For a good answer, you need to provide a lot more detail in the requirements:
- What do the writes look like? If they are coming in a stream how many writes per second do you need to support? If they are a bulk load how large and frequent are the batches? Simple numerical values?
- What do the reads look like? How many queries per second do you need to support? How much data per query? How fast do the queries need to be? Will your queries be simple aggregations? Dimensional queries? Unique dimension value counts? Are approximations tolerated?
- How much history do you need to keep?
- What are your requirements for availability?
- What are your requirements for consistency?
- How fast does new data have to show up in reads?
Without more detail, you're going to get dozens of suggestions which may each be right for a particular case.
Part of the reason the question was light on details is that this is just at the very beginning and a lot of relevant things aren't locked in yet. Below are the back of napkin results and are subject to the risk of being laughably wrong.
Writes: not totally sure in terms of how the data is being packaged before being sent yet, but it'll probably be more than 10 writes a second but less than 1000 initially(?). Not sure yet if we're aggregating and batching before sending or if we are, to what degree.
Availability: If it has brief breaks where it just misses some data (<3seconds?) probably not the worst thing, but really trying to avoid big gaps in the data.
Reads will likely be grabbing the last n records of a given set of sensors maybe with some light math on it if the query language supports it, though there might be an easier way to cache recent history and then only need to go to the big list for responding to a longer-term issue. Also the nature of reads is very subject to change since there's a bunch of use-cases for the data being kicked around and I haven't gone through what each use's reads would look like yet.
New data needs to show up in reads in soft-real time. The napkin-estimate indicates that we might be looking at asking for about 6-80MB returned per query as a generally large but perhaps not max query, bigger operations that dealt with legitimately huge amounts of data will probably be scheduled around lighter periods/put on different machines (not sure how adding more machines reading would impact since I don't know what db it will be yet).

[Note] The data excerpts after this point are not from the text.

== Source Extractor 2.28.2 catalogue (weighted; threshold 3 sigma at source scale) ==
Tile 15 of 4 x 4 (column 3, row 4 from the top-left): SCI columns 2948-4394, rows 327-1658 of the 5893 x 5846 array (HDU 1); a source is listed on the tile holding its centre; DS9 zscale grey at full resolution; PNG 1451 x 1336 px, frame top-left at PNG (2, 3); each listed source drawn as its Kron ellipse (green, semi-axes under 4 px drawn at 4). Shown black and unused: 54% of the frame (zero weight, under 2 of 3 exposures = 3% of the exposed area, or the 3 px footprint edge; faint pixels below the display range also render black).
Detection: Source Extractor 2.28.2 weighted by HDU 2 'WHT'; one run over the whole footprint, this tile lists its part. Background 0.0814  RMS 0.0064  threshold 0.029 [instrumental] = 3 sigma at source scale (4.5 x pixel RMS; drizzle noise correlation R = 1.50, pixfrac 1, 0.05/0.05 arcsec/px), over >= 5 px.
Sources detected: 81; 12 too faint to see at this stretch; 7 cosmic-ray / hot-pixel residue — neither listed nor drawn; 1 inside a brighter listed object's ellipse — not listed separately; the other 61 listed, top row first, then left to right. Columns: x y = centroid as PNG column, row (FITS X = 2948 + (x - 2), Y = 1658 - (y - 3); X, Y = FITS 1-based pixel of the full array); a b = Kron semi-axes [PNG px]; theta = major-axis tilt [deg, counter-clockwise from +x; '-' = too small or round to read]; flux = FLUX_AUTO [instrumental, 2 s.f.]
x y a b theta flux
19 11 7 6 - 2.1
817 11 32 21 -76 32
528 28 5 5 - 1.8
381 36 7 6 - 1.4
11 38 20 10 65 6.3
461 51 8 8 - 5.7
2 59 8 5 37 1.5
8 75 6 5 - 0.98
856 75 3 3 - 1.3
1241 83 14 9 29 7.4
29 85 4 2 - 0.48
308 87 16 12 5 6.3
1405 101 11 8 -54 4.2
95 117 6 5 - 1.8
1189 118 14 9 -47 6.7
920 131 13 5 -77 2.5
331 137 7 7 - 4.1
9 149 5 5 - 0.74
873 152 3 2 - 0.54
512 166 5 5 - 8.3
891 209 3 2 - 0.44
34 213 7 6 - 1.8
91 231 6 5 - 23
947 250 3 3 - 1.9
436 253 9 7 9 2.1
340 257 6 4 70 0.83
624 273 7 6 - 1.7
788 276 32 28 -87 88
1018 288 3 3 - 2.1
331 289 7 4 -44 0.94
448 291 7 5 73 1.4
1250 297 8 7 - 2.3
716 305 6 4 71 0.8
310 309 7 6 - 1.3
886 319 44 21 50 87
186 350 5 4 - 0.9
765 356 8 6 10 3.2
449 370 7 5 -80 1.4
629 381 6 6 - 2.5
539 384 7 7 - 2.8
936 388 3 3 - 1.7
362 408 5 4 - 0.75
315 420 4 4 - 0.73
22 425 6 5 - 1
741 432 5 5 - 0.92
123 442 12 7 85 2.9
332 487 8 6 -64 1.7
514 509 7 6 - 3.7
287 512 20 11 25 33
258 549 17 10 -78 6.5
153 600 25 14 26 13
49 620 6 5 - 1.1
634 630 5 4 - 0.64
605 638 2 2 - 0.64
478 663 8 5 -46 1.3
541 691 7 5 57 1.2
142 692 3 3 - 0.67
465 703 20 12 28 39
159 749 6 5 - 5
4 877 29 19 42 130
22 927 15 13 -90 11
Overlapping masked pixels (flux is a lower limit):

Ideally keep as much history as humanly possible, possibly moving them to physical archival at some point (1yr+?).
All these questions should ideally not be a concern when you are looking for a database. A general purpose database which can handle all the above and more is AmisaDB. http://www.amisalabs.com/
- What do the writes look like? If they are coming in a stream how many writes per second do you need to support? If they are a bulk load how large and frequent are the batches? Simple numerical values?
- What do the reads look like? How many queries per second do you need to support? How much data per query? How fast do the queries need to be? Will your queries be simple aggregations? Dimensional queries? Unique dimension value counts? Are approximations tolerated?
- How much history do you need to keep?
- What are your requirements for availability?
- What are your requirements for consistency?
- How fast does new data have to show up in reads?
Without more detail, you're going to get dozens of suggestions which may each be right for a particular case.